── Data ──

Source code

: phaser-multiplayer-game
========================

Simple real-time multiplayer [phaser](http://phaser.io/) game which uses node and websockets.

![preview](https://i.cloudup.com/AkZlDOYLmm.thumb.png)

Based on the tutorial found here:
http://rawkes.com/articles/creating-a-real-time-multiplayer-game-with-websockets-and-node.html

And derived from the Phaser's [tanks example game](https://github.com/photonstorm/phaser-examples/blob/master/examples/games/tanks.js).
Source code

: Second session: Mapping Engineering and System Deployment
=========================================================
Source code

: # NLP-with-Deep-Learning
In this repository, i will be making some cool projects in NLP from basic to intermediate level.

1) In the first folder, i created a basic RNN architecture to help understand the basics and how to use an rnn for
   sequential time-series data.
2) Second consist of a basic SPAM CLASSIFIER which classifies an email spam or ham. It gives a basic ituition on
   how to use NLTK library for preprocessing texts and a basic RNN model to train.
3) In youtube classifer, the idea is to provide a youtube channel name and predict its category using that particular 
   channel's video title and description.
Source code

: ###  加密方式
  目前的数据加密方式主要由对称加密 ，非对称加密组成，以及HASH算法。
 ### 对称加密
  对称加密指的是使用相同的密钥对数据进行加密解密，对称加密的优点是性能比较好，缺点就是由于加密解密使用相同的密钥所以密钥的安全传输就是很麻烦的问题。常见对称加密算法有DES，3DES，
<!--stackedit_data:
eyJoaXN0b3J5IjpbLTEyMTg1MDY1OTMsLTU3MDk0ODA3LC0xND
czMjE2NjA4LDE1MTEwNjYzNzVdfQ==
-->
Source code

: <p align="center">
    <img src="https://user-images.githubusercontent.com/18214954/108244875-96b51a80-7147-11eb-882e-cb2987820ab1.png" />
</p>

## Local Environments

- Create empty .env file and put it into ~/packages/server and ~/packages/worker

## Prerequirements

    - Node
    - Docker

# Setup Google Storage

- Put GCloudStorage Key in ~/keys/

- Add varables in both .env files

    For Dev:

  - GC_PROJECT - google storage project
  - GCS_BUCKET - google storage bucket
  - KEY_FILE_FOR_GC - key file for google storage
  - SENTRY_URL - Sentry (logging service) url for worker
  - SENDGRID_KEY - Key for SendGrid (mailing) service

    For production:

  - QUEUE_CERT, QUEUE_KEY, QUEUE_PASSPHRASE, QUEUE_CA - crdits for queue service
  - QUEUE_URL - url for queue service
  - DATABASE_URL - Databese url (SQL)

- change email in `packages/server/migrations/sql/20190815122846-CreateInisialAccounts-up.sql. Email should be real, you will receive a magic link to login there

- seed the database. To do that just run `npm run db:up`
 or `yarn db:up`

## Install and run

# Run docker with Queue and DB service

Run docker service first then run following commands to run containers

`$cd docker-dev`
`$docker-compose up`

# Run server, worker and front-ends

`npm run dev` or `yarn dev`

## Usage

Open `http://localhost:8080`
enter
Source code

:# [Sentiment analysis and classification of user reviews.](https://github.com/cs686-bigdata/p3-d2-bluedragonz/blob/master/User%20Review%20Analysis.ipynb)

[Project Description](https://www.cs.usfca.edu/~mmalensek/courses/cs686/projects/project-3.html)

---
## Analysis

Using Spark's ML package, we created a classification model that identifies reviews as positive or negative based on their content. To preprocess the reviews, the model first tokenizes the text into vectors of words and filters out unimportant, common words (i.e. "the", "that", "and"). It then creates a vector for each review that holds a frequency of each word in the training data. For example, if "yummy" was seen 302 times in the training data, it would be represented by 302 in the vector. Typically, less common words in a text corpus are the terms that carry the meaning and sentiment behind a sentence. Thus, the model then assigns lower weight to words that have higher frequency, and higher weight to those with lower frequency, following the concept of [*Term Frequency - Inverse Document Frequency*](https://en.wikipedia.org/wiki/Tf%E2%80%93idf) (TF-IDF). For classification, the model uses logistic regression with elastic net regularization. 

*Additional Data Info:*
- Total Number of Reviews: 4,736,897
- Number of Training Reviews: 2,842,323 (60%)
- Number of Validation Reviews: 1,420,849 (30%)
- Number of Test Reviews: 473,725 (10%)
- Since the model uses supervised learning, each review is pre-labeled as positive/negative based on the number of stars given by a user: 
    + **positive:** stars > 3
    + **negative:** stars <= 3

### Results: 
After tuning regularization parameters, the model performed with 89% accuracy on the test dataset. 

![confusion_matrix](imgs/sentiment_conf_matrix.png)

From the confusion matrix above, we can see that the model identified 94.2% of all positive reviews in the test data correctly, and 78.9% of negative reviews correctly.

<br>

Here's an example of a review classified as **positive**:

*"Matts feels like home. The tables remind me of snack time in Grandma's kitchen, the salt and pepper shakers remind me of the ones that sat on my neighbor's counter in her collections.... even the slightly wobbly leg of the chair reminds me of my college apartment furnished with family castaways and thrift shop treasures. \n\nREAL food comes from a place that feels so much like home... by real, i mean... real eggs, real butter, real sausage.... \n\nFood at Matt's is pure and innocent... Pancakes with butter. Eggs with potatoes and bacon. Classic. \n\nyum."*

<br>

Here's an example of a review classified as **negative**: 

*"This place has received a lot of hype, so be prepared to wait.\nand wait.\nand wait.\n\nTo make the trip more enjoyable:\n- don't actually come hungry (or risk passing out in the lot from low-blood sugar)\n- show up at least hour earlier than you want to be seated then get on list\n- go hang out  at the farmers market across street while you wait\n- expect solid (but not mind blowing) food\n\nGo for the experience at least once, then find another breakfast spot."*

───
── Data ──

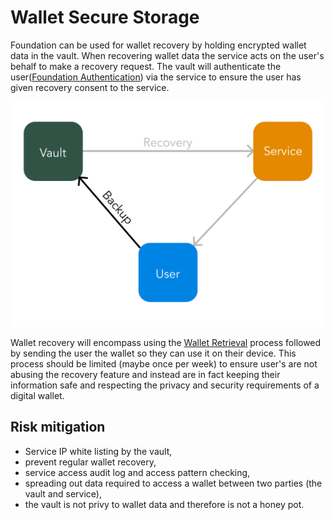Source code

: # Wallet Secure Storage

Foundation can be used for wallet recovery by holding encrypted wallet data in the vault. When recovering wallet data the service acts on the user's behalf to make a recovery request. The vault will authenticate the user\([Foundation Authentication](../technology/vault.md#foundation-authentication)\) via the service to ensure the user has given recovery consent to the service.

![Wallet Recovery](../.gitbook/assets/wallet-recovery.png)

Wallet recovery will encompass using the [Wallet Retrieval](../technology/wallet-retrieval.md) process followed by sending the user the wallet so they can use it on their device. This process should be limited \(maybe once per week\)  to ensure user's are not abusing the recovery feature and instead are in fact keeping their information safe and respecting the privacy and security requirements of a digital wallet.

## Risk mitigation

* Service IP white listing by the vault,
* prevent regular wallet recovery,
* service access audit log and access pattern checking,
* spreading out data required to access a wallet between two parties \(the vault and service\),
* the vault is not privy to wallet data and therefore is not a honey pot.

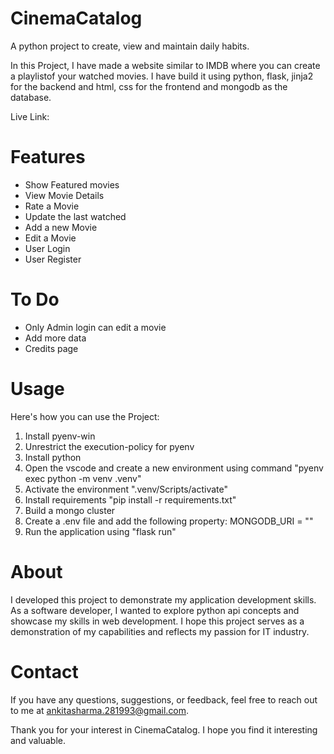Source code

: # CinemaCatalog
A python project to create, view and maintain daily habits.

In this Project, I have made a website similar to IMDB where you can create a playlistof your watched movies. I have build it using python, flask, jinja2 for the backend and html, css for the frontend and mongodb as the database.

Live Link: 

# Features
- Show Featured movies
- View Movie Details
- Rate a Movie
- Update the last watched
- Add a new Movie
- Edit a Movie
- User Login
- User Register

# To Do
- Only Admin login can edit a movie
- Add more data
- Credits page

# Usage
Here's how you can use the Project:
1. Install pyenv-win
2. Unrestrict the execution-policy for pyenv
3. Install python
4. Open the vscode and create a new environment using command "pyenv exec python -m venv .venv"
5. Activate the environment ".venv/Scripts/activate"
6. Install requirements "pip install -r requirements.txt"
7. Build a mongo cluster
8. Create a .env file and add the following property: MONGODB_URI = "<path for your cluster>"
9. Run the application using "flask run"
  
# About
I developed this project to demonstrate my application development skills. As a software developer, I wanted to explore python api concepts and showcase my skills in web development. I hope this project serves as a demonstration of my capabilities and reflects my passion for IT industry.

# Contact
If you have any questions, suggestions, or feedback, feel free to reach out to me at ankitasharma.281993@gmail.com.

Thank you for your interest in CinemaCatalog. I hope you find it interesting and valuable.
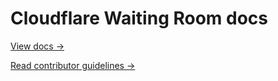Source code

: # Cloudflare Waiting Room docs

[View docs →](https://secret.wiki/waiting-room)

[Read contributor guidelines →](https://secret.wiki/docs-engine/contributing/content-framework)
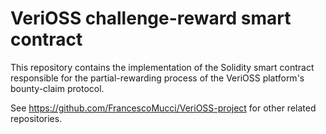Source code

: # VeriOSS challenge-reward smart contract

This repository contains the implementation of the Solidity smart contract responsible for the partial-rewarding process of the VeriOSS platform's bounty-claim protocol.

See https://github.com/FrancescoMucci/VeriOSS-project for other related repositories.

───

Assigned task - The answer consists of every line above in which the word "created" occurs.

Solved problem -
1) In the first folder, i created a basic RNN architecture to help understand the basics and how to use an rnn for
Using Spark's ML package, we created a classification model that identifies reviews as positive or negative based on their content. To preprocess the reviews, the model first tokenizes the text into vectors of words and filters out unimportant, common words (i.e. "the", "that", "and"). It then creates a vector for each review that holds a frequency of each word in the training data. For example, if "yummy" was seen 302 times in the training data, it would be represented by 302 in the vector. Typically, less common words in a text corpus are the terms that carry the meaning and sentiment behind a sentence. Thus, the model then assigns lower weight to words that have higher frequency, and higher weight to those with lower frequency, following the concept of [*Term Frequency - Inverse Document Frequency*](https://en.wikipedia.org/wiki/Tf%E2%80%93idf) (TF-IDF). For classification, the model uses logistic regression with elastic net regularization. 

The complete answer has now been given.